**DATA FOR ANALYSIS**
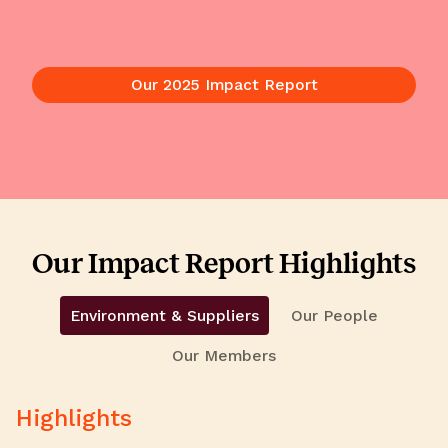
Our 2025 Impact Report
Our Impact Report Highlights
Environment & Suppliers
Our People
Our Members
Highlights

---

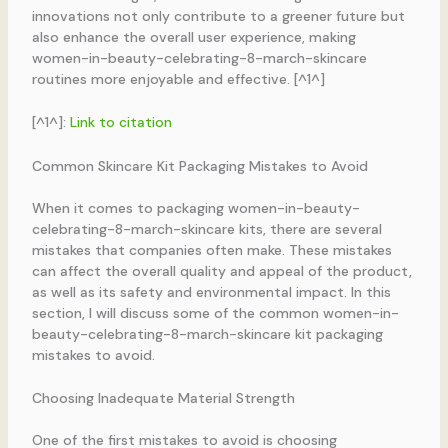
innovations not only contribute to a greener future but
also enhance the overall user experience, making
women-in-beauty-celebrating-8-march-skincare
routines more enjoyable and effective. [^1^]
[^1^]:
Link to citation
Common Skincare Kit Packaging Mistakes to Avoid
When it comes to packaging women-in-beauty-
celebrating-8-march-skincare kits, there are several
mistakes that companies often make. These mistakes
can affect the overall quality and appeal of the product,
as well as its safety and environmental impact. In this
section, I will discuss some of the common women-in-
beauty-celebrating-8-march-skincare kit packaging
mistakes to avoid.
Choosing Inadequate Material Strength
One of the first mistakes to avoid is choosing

**TASK BRIEF**
Copy the rows from the line containing "innovations not only" through the line containing "Link to citation", with no changes.

**RESPONSE BOX**
innovations not only contribute to a greener future but
also enhance the overall user experience, making
women-in-beauty-celebrating-8-march-skincare
routines more enjoyable and effective. [^1^]
[^1^]:
Link to citation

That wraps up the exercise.